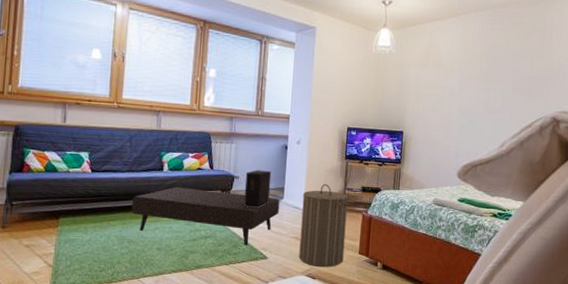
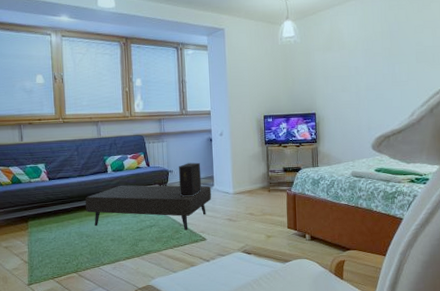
laundry hamper: present [299,183,349,267] -> none [231,168,274,243]

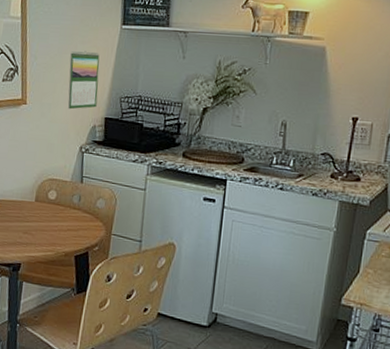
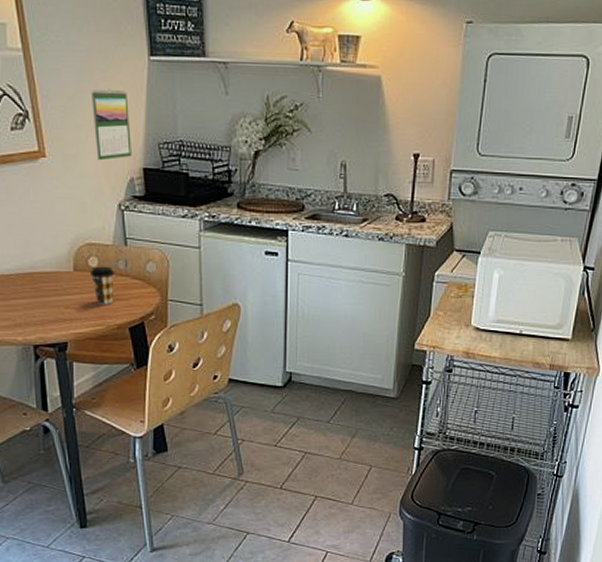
coffee cup: none [49,199,69,234] -> present [91,266,114,305]

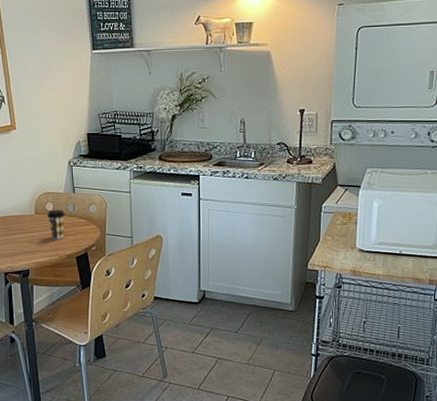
calendar: present [91,89,132,161] -> none [49,76,79,130]

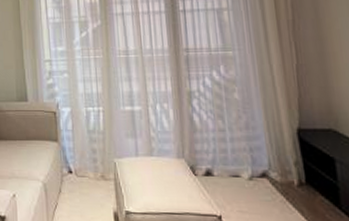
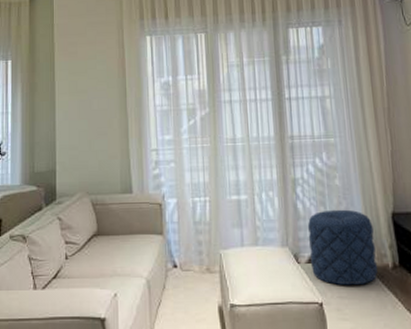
pouf: none [204,123,282,201] -> present [307,209,378,286]

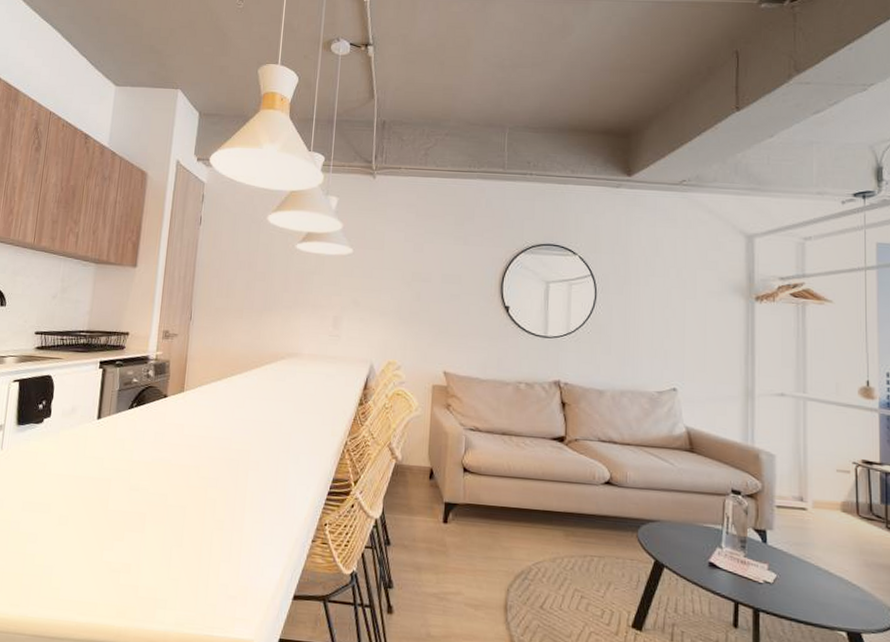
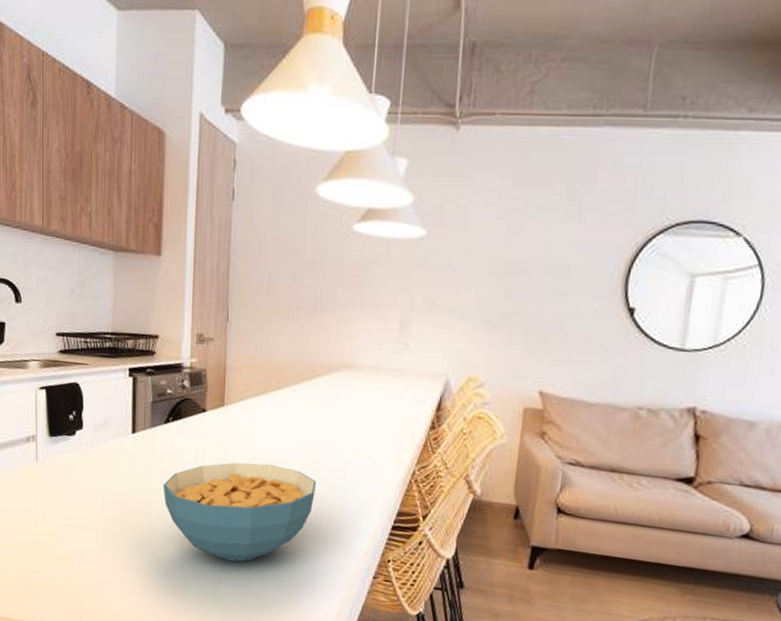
cereal bowl: none [122,441,262,536] -> present [163,462,316,562]

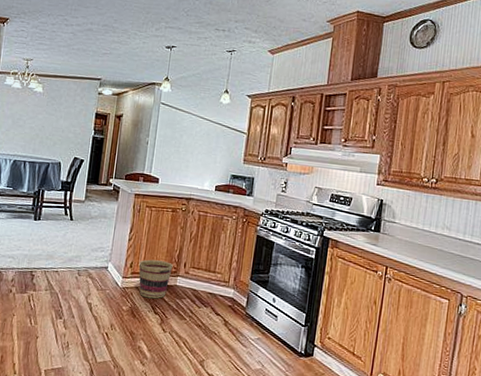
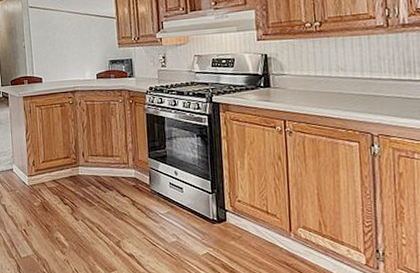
basket: present [138,259,173,299] -> none [40,154,73,191]

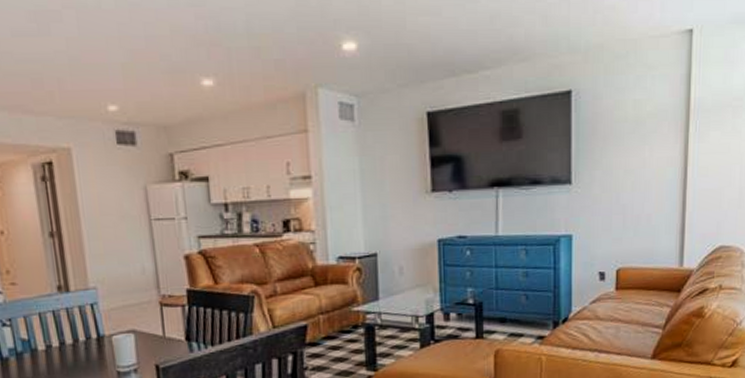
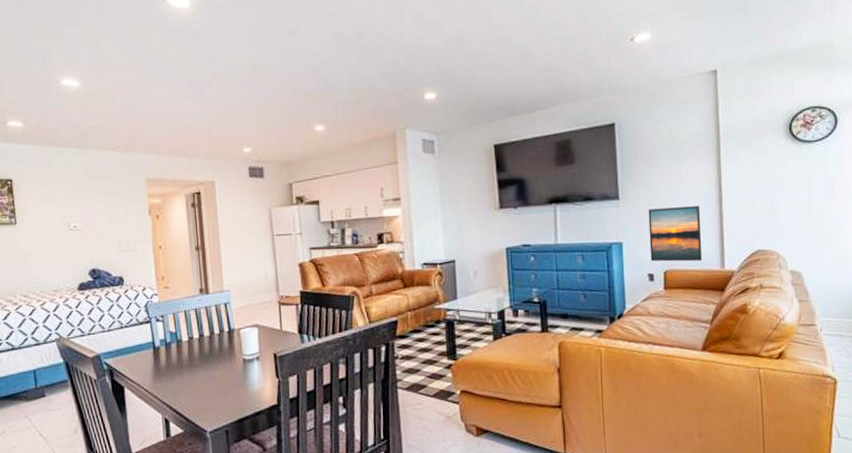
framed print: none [602,193,662,258] -> present [648,206,702,262]

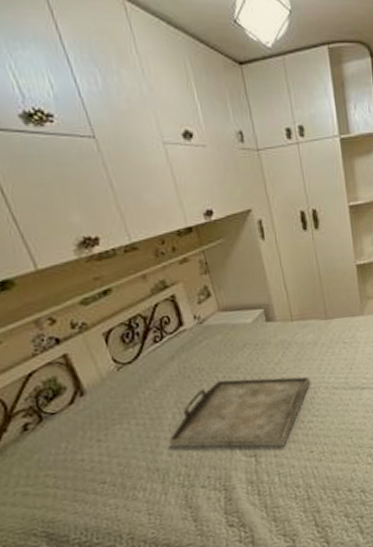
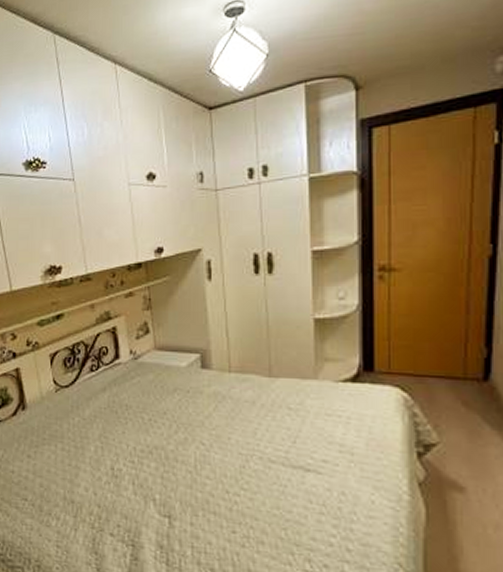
serving tray: present [168,376,311,448] -> none [86,422,243,516]

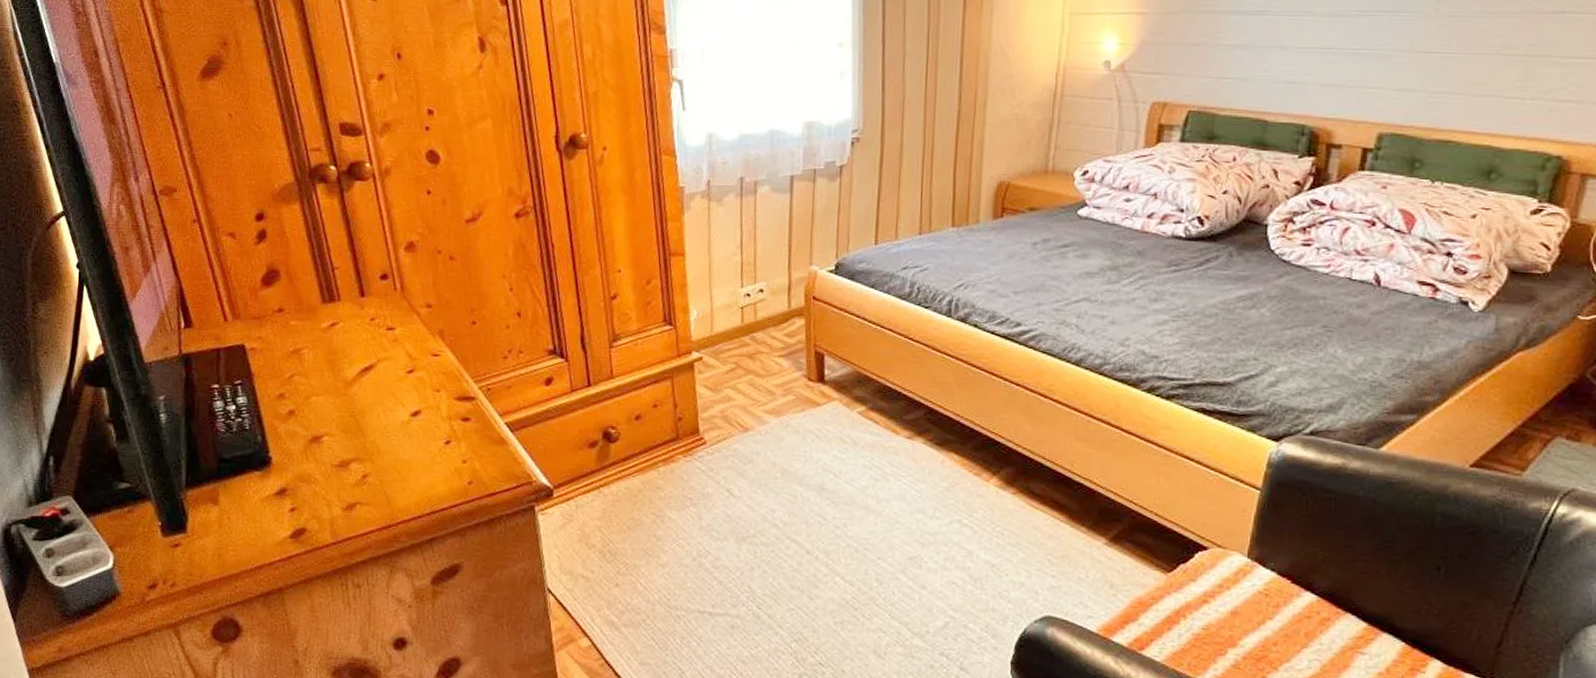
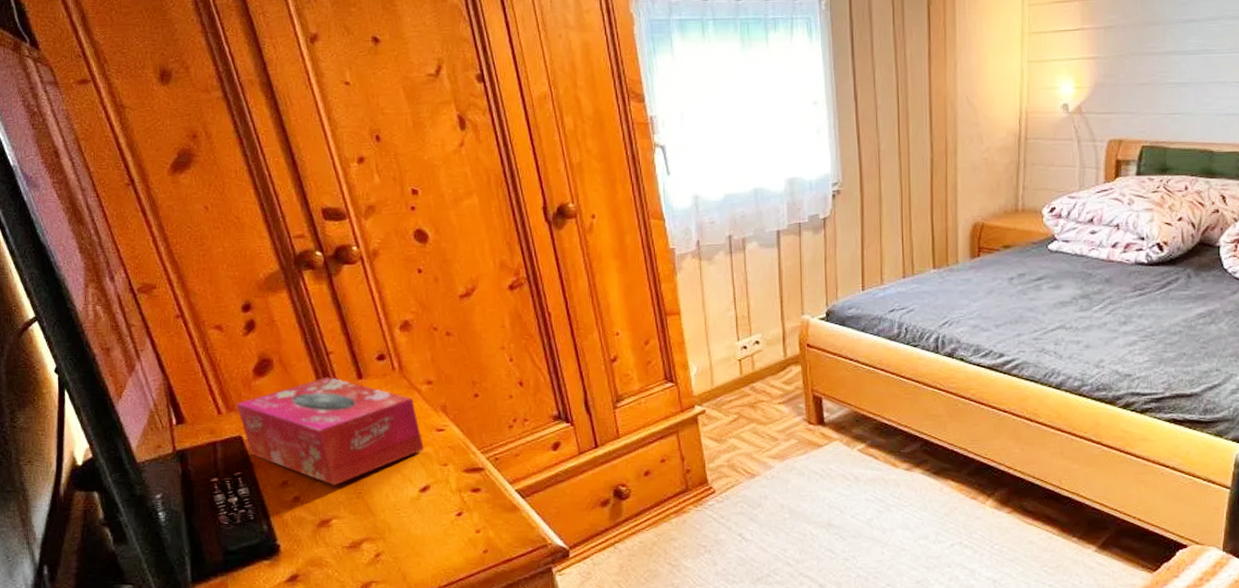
tissue box: none [242,292,419,403] -> present [236,376,424,486]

Job:
A word-for-word reprint of the listing above is needed, minus the pictures.

Exercise result:
laundry hamper: present [299,183,349,267] -> none [231,168,274,243]

coffee cup: none [49,199,69,234] -> present [91,266,114,305]

calendar: present [91,89,132,161] -> none [49,76,79,130]

pouf: none [204,123,282,201] -> present [307,209,378,286]

cereal bowl: none [122,441,262,536] -> present [163,462,316,562]

basket: present [138,259,173,299] -> none [40,154,73,191]

framed print: none [602,193,662,258] -> present [648,206,702,262]

serving tray: present [168,376,311,448] -> none [86,422,243,516]

tissue box: none [242,292,419,403] -> present [236,376,424,486]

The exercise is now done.